━━━ Data under study ━━━
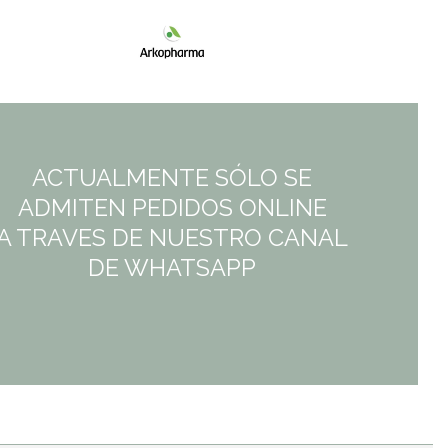
ACTUALMENTE SÓLO SE
ADMITEN PEDIDOS ONLINE
A TRAVES DE NUESTRO CANAL
DE WHATSAPP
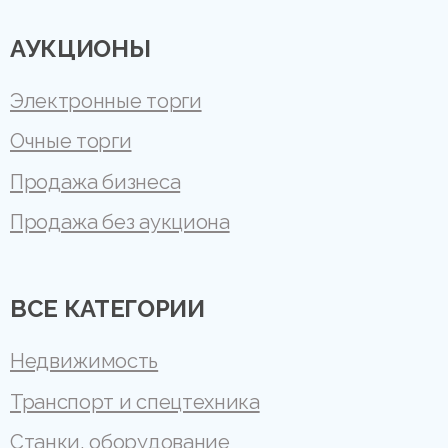
АУКЦИОНЫ
Электронные торги
Очные торги
Продажа бизнеса
Продажа без аукциона
ВСЕ КАТЕГОРИИ
Недвижимость
Транспорт и спецтехника
Станки, оборудование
━━━
- _Assigned task_:
The data above should be set down again exactly, with the pictures omitted.

- _Expected answer_:
ACTUALMENTE SÓLO SE
ADMITEN PEDIDOS ONLINE
A TRAVES DE NUESTRO CANAL
DE WHATSAPP
АУКЦИОНЫ
Электронные торги
Очные торги
Продажа бизнеса
Продажа без аукциона
ВСЕ КАТЕГОРИИ
Недвижимость
Транспорт и спецтехника
Станки, оборудование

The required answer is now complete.